Dermatomyositisis an inflammatory autoimmune condition that can impact either children or adults. In most cases, it leads to severe muscle inflammation and muscle weakness. This is almost always accompanied by a rash that is very classic-looking and shows up around the eyes, hands, chest and thighs. It is more pronounced in areas that get sun and has a classic violet-looking color. An uncommon condition associated with this is proximal muscle weakness, meaning weakness in the shoulders and hips.
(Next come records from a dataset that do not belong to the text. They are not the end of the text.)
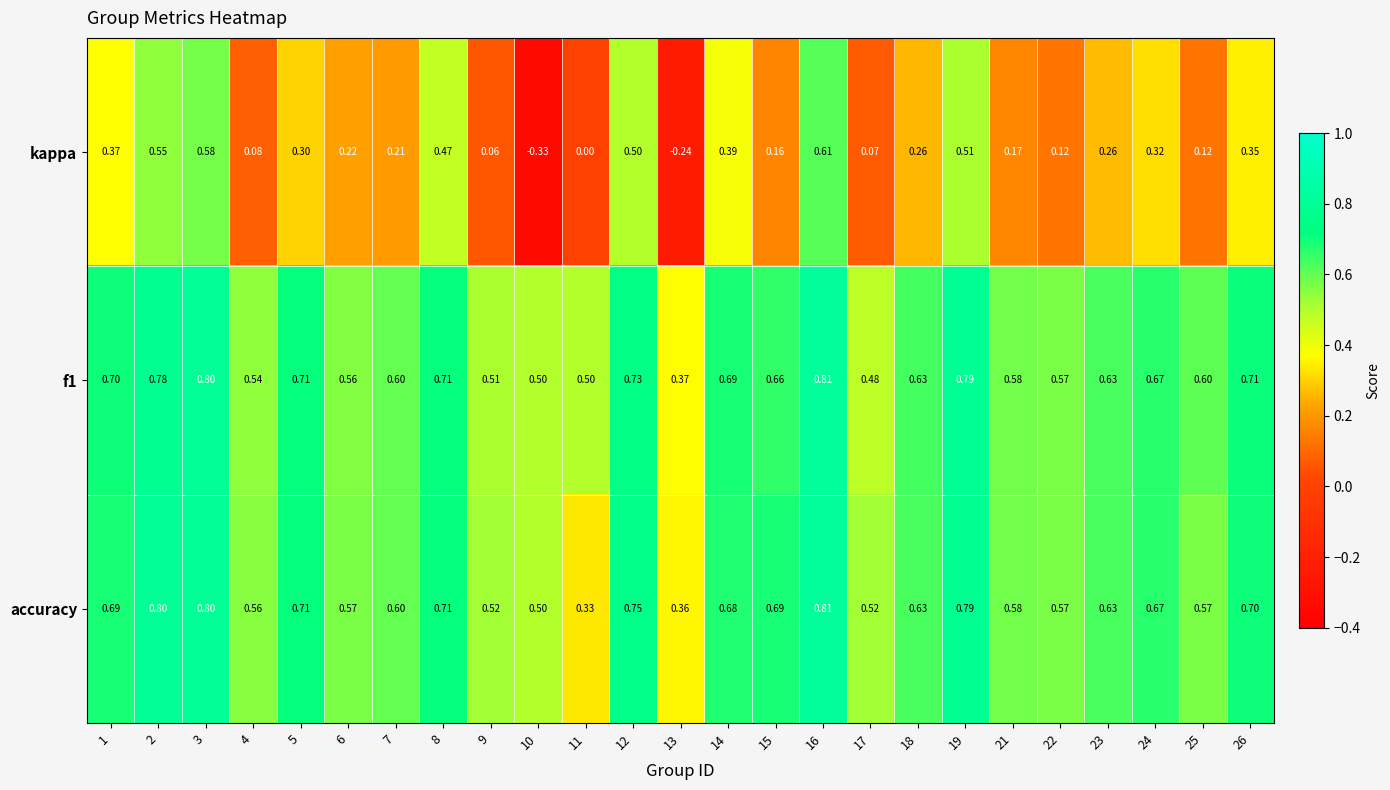

At which category does the chart reach its peak across all series?

16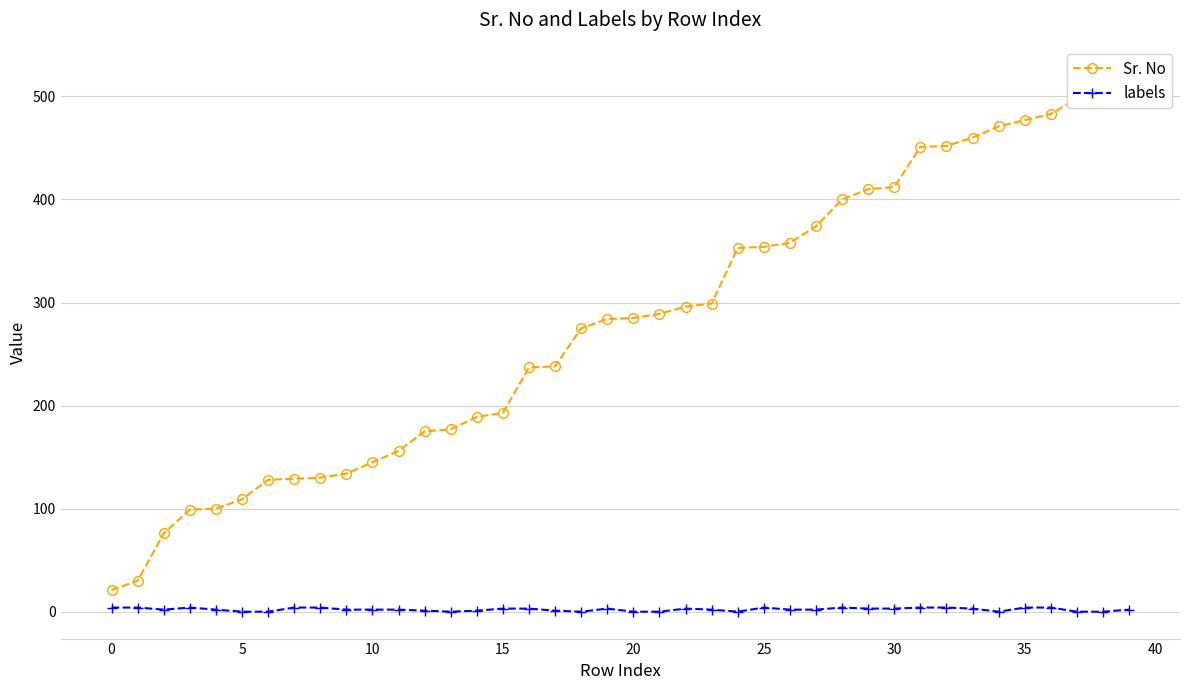

How many distinct data groups are displayed?

2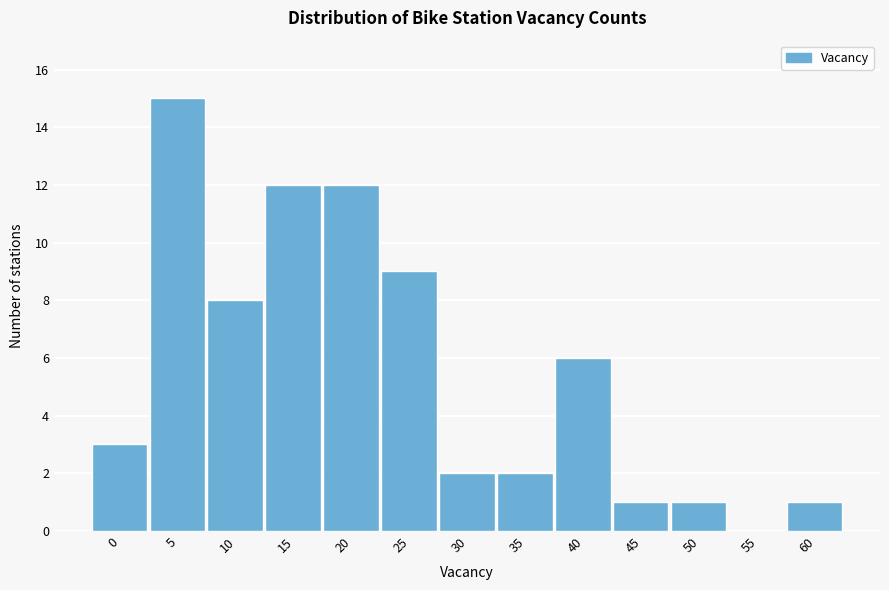

Reading left to right, transcribe all the data shown in this chart.

0=3	5=15	10=8	15=12	20=12	25=9	30=2	35=2	40=6	45=1	50=1	55=0	60=1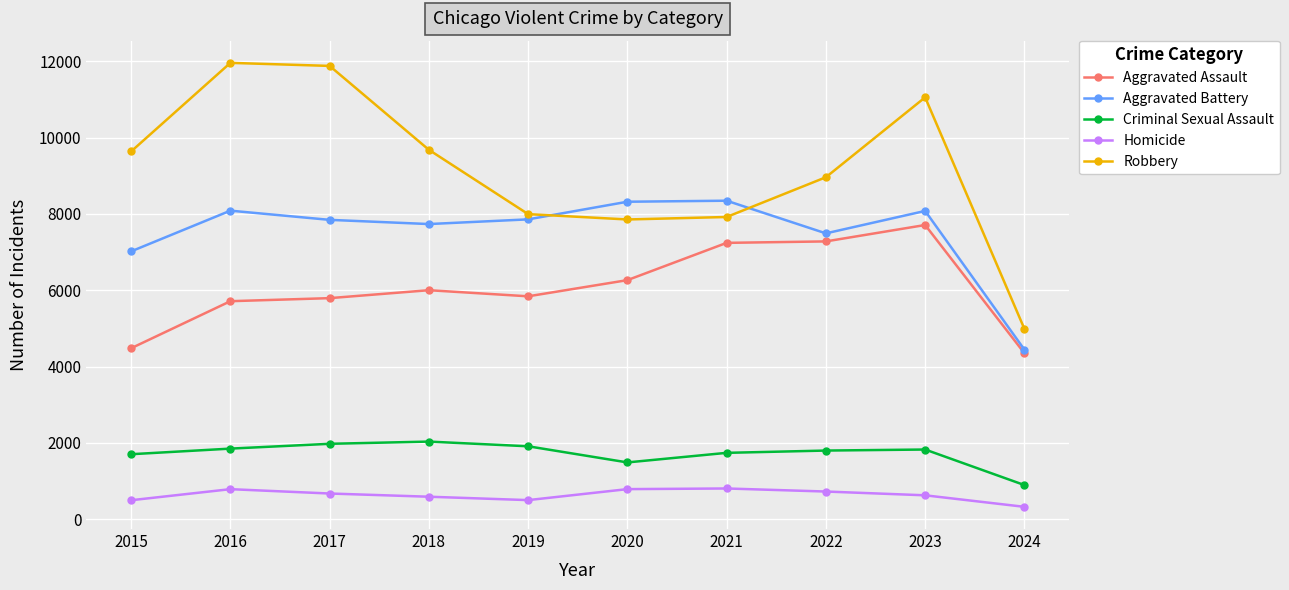

At which category is the sum across all series the highest?

2023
Children get a specific type of dermatomyositis that can lead to painful calcifications in the muscles that can be extremely debilitating. It impacts adults in a different way that can affect other organs in the body as well. The main worry in adults with this disease is if they also have cancer. For some reason, this autoimmune condition can be a sign of an underlying cancer, so I always make sure people are up-to-date on their cancer screenings. However, kids that get this disease do not have an increased risk of cancer.
Skin care for scleroderma and dermatomyositis
It is important to follow the recommendations of your treating doctor. In my practice, I always recommend:
- a hypoallergenic gentle and hydrating skin care routine and,
- a really good broad spectrum sun screen and sun protection.
I recommend the same products that I mentioned above for lupus:
Scleroderma and dermatomyositis, like lupus cause rashes that damage and weaken the skin barrier making it imperative that you avoid harsh skin care products and allergens. You also want to help skin heal using deeply hydrating products. In my practice, I would create a skin care routine like this:
Cleanse skin using only a gentle fragrance-free pH balanced cleanser like VaniCream Cleansing Bar
After all skin cleansing, I would recommend my patients apply a fragrance-free deeply hydrating moisturizer such as my Natural Face and Body Lotion within 3 minutes after cleansing skin and toweling off the excess water. This hydrating step helps skin barrier heal. Know that dry skin is injured skin and will be slower to heal.
I would have them take extra care with their hands, which need to be washed many times during the day to prevent infection. This means keeping a good hand cream in a convenient location, such as at every sink to apply after washing. My preference is a product like my Dry Skin Hand Repair Cream is fragrance-free, non-greasy and the ideal dermatologist-recommended hand cream.
It is important not to forget the delicate lip skin. I recommend that my patients get in the habit of using a flavor and fragrance-free lip balm to prevent chapped lips such as my Natural Lip Balm. When in the sun, use a mineral SPF lip balm.
Every day it is important to apply a pure mineral broad spectrum SPF 30+ sunscreen to all exposed skin. Remember that UVA comes through windows and all UV rays can bounce into shade. Use UPF 50 clothing to sun protect as much skin as possible and always wear a UPF 50 sun hat with a 3+ inch full circumference brim when outside. Be sure that your hat also covers the top of your head.
The bottom line with autoimmune diseases and your skin:
Your skin is your body's biggest organ and you can easily examine it yourself. Some internal health problems, including many autoimmune conditions, have signs that show up on your skin. If you develop unusual skin problems, it's advisable to see a dermatologist. Dermatologists are the medical experts for skin conditions; a dermatologist is the best medical professional to evaluate cutaneous manifestations of internal disease.